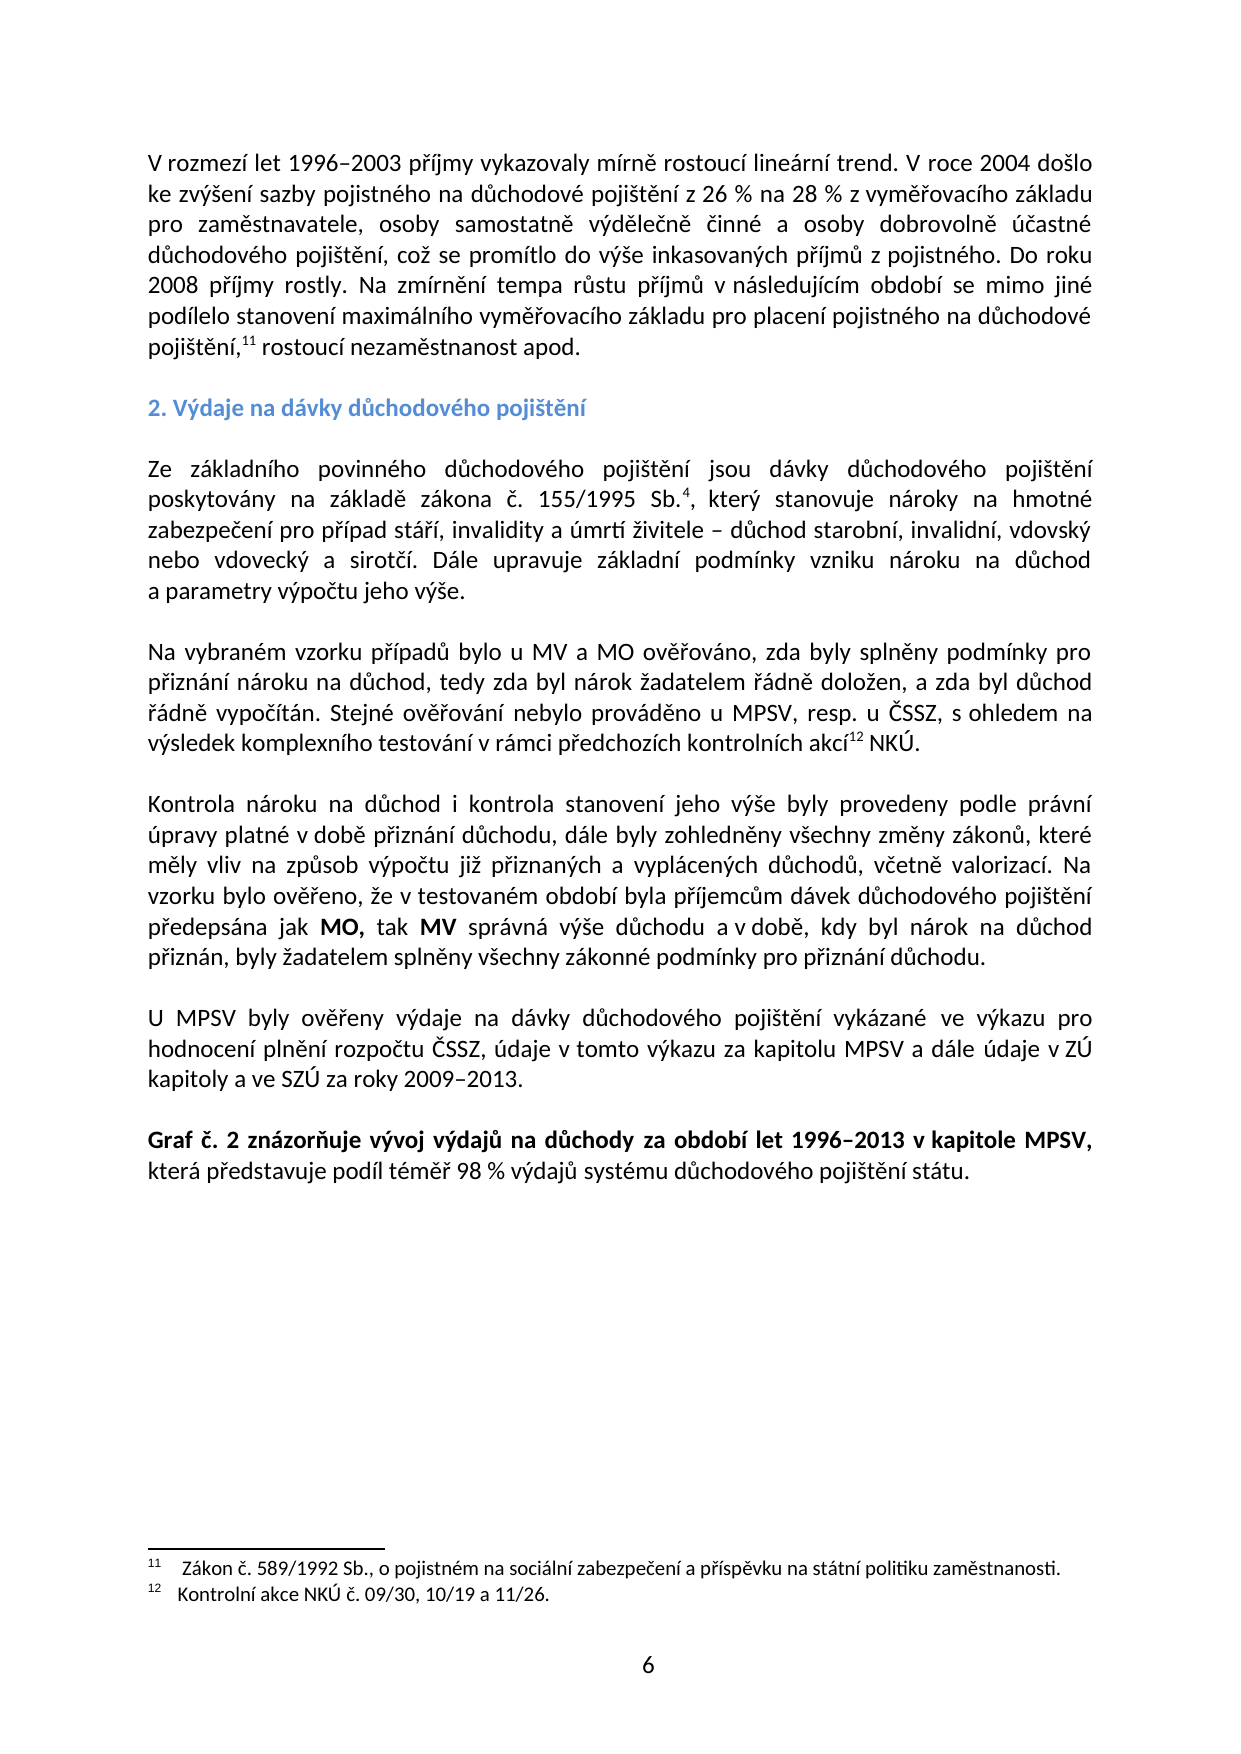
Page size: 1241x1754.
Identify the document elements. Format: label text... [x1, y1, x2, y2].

text V rozmezí let 1996–2003 příjmy vykazovaly mírně rostoucí lineární trend. V roce 2004 došlo ke zvýšení sazby pojistného na důchodové pojištění z 26 % na 28 % z vyměřovacího základu pro zaměstnavatele, osoby samostatně výdělečně činné a osoby dobrovolně účastné důchodového pojištění, což se promítlo do výše inkasovaných příjmů z pojistného. Do roku 2008 příjmy rostly. Na zmírnění tempa růstu příjmů v následujícím období se mimo jiné podílelo stanovení maximálního vyměřovacího základu pro placení pojistného na důchodové pojištění, rostoucí nezaměstnanost apod. [148, 148, 1093, 361]
text Na vybraném vzorku případů bylo u MV a MO ověřováno, zda byly splněny podmínky pro přiznání nároku na důchod, tedy zda byl nárok žadatelem řádně doložen, a zda byl důchod řádně vypočítán. Stejné ověřování nebylo prováděno u MPSV, resp. u ČSSZ, s ohledem na výsledek komplexního testování v rámci předchozích kontrolních akcí NKÚ. [148, 636, 1093, 758]
subtitle 2. Výdaje na dávky důchodového pojištění [148, 392, 1093, 422]
text Kontrola nároku na důchod i kontrola stanovení jeho výše byly provedeny podle právní úpravy platné v době přiznání důchodu, dále byly zohledněny všechny změny zákonů, které měly vliv na způsob výpočtu již přiznaných a vyplácených důchodů, včetně valorizací. Na vzorku bylo ověřeno, že v testovaném období byla příjemcům dávek důchodového pojištění předepsána jak MO, tak MV správná výše důchodu a v době, kdy byl nárok na důchod přiznán, byly žadatelem splněny všechny zákonné podmínky pro přiznání důchodu. [148, 788, 1093, 972]
text Ze základního povinného důchodového pojištění jsou dávky důchodového pojištění poskytovány na základě zákona č. 155/1995 Sb.4, který stanovuje nároky na hmotné zabezpečení pro případ stáří, invalidity a úmrtí živitele – důchod starobní, invalidní, vdovský nebo vdovecký a sirotčí. Dále upravuje základní podmínky vzniku nároku na důchod a parametry výpočtu jeho výše. [148, 453, 1093, 605]
text U MPSV byly ověřeny výdaje na dávky důchodového pojištění vykázané ve výkazu pro hodnocení plnění rozpočtu ČSSZ, údaje v tomto výkazu za kapitolu MPSV a dále údaje v ZÚ kapitoly a ve SZÚ za roky 2009–2013. [148, 1002, 1093, 1094]
text Graf č. 2 znázorňuje vývoj výdajů na důchody za období let 1996–2013 v kapitole MPSV, která představuje podíl téměř 98 % výdajů systému důchodového pojištění státu. [148, 1124, 1093, 1185]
----
■ Your goal ■
Tally up the lines in the records that contain the word "přiznání" and give only the total.

■ Solution ■
2